To do that, Spencer said, he and co-founder John Caulfield, who is the former head of the U.S. Interests Section – now the U.S. Embassy – in Havana, decided to set out “to find the most talented kids, expose them to resources and techniques here and then return them to Cuba.”

This summer’s interns were Ruben Rosquete Toledo, a college junior who wants to improve Internet access across Cuba; Laura Gutierrez Farinas, a college freshman who is particularly interested in software and gaming development; and Raynel Gonzalez Irure, a senior who is developing an app called MyAlmendron that aims to improve the usability of Havana transit.

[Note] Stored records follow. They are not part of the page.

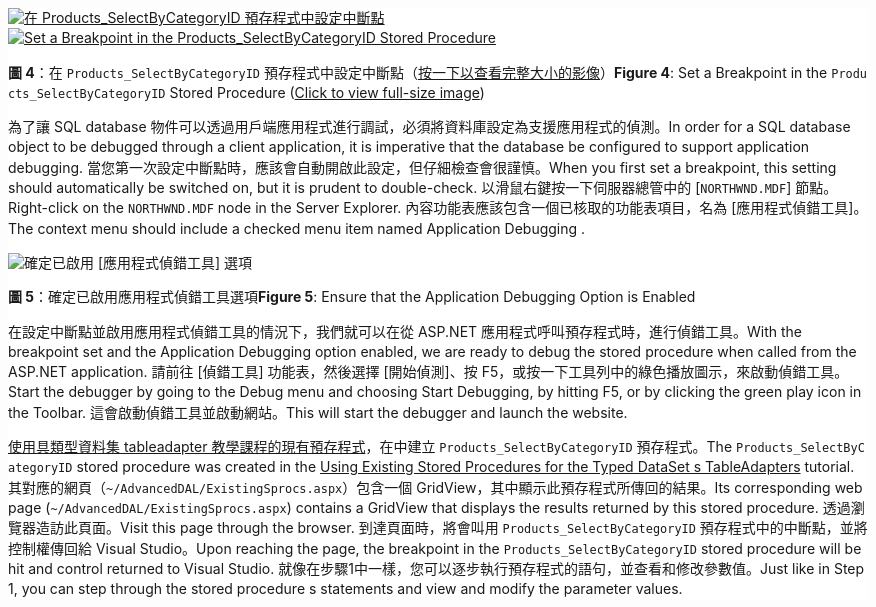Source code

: <span data-ttu-id="c35b1-190">[![在 Products_SelectByCategoryID 預存程式中設定中斷點](debugging-stored-procedures-vb/_static/image9.png)](debugging-stored-procedures-vb/_static/image8.png)</span><span class="sxs-lookup"><span data-stu-id="c35b1-190">[![Set a Breakpoint in the Products_SelectByCategoryID Stored Procedure](debugging-stored-procedures-vb/_static/image9.png)](debugging-stored-procedures-vb/_static/image8.png)</span></span>

<span data-ttu-id="c35b1-191">**圖 4**：在 `Products_SelectByCategoryID` 預存程式中設定中斷點（[按一下以查看完整大小的影像](debugging-stored-procedures-vb/_static/image10.png)）</span><span class="sxs-lookup"><span data-stu-id="c35b1-191">**Figure 4**: Set a Breakpoint in the `Products_SelectByCategoryID` Stored Procedure ([Click to view full-size image](debugging-stored-procedures-vb/_static/image10.png))</span></span>

<span data-ttu-id="c35b1-192">為了讓 SQL database 物件可以透過用戶端應用程式進行調試，必須將資料庫設定為支援應用程式的偵測。</span><span class="sxs-lookup"><span data-stu-id="c35b1-192">In order for a SQL database object to be debugged through a client application, it is imperative that the database be configured to support application debugging.</span></span> <span data-ttu-id="c35b1-193">當您第一次設定中斷點時，應該會自動開啟此設定，但仔細檢查會很謹慎。</span><span class="sxs-lookup"><span data-stu-id="c35b1-193">When you first set a breakpoint, this setting should automatically be switched on, but it is prudent to double-check.</span></span> <span data-ttu-id="c35b1-194">以滑鼠右鍵按一下伺服器總管中的 [`NORTHWND.MDF`] 節點。</span><span class="sxs-lookup"><span data-stu-id="c35b1-194">Right-click on the `NORTHWND.MDF` node in the Server Explorer.</span></span> <span data-ttu-id="c35b1-195">內容功能表應該包含一個已核取的功能表項目，名為 [應用程式偵錯工具]。</span><span class="sxs-lookup"><span data-stu-id="c35b1-195">The context menu should include a checked menu item named Application Debugging .</span></span>

![確定已啟用 [應用程式偵錯工具] 選項](debugging-stored-procedures-vb/_static/image11.png)

<span data-ttu-id="c35b1-197">**圖 5**：確定已啟用應用程式偵錯工具選項</span><span class="sxs-lookup"><span data-stu-id="c35b1-197">**Figure 5**: Ensure that the Application Debugging Option is Enabled</span></span>

<span data-ttu-id="c35b1-198">在設定中斷點並啟用應用程式偵錯工具的情況下，我們就可以在從 ASP.NET 應用程式呼叫預存程式時，進行偵錯工具。</span><span class="sxs-lookup"><span data-stu-id="c35b1-198">With the breakpoint set and the Application Debugging option enabled, we are ready to debug the stored procedure when called from the ASP.NET application.</span></span> <span data-ttu-id="c35b1-199">請前往 [偵錯工具] 功能表，然後選擇 [開始偵測]、按 F5，或按一下工具列中的綠色播放圖示，來啟動偵錯工具。</span><span class="sxs-lookup"><span data-stu-id="c35b1-199">Start the debugger by going to the Debug menu and choosing Start Debugging, by hitting F5, or by clicking the green play icon in the Toolbar.</span></span> <span data-ttu-id="c35b1-200">這會啟動偵錯工具並啟動網站。</span><span class="sxs-lookup"><span data-stu-id="c35b1-200">This will start the debugger and launch the website.</span></span>

<span data-ttu-id="c35b1-201">[使用具類型資料集 tableadapter 教學課程的現有預存程式](using-existing-stored-procedures-for-the-typed-dataset-s-tableadapters-vb.md)，在中建立 `Products_SelectByCategoryID` 預存程式。</span><span class="sxs-lookup"><span data-stu-id="c35b1-201">The `Products_SelectByCategoryID` stored procedure was created in the [Using Existing Stored Procedures for the Typed DataSet s TableAdapters](using-existing-stored-procedures-for-the-typed-dataset-s-tableadapters-vb.md) tutorial.</span></span> <span data-ttu-id="c35b1-202">其對應的網頁（`~/AdvancedDAL/ExistingSprocs.aspx`）包含一個 GridView，其中顯示此預存程式所傳回的結果。</span><span class="sxs-lookup"><span data-stu-id="c35b1-202">Its corresponding web page (`~/AdvancedDAL/ExistingSprocs.aspx`) contains a GridView that displays the results returned by this stored procedure.</span></span> <span data-ttu-id="c35b1-203">透過瀏覽器造訪此頁面。</span><span class="sxs-lookup"><span data-stu-id="c35b1-203">Visit this page through the browser.</span></span> <span data-ttu-id="c35b1-204">到達頁面時，將會叫用 `Products_SelectByCategoryID` 預存程式中的中斷點，並將控制權傳回給 Visual Studio。</span><span class="sxs-lookup"><span data-stu-id="c35b1-204">Upon reaching the page, the breakpoint in the `Products_SelectByCategoryID` stored procedure will be hit and control returned to Visual Studio.</span></span> <span data-ttu-id="c35b1-205">就像在步驟1中一樣，您可以逐步執行預存程式的語句，並查看和修改參數值。</span><span class="sxs-lookup"><span data-stu-id="c35b1-205">Just like in Step 1, you can step through the stored procedure s statements and view and modify the parameter values.</span></span>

The interns arrived with impressive skills, a true feat in a country where telecommunications is spotty and slow, and access to computers and other gadgets is scarce.

“I’ve learned several choices to connect to Internet servers,” said Toledo in near flawless English. “Going back to Cuba, I have to find a flaw in the system or in the Internet connection and try to [fix it] by using what I learned here to try to apply it.”

Toledo, 21, said he became fascinated by computers at the age of 10, and that his father nurtured his interest.

His father would take him to his workplace sometimes, where Toledo would spend “hours and hours” just exploring different ways to use the computer.

Caulfield said that getting the Cuban government to support the idea of Americans wanting to help young Cubans advance their technological skills was not easy.

“We reached out to the Cuban Embassy,” Caulfield said. “We had to overcome suspicion that this was being done for subversive reasons.”

“In Cuba there a lot of people with talent who lack resources,” he said. “The only way to get access is if you’re a student or have a job that has Internet access.”

The students were thrilled with the faster working computers and ubiquitous Wifi here. There are about 100 Wifi spots in all of Cuba.

“To see the look on their faces – it’s priceless,” Spencer said of observing their delight as they worked with speedy technology and walked around an Apple store or “a grocery store that 25 different kinds of cooking oil instead of one.”

Spencer acknowledged the challenges to technological progress and access in a nation where the government still is leery of change and reluctant to expose its citizens to ideas that contradict those pushed by the Communist doctrine.

But for now, he and the interns focus on the “large middle area” of technology and innovation that is tolerated by government officials, Spencer said.

“That’s the real question that American companies have going into Cuba,” he said, “how to play by the rules and still make progress down there.”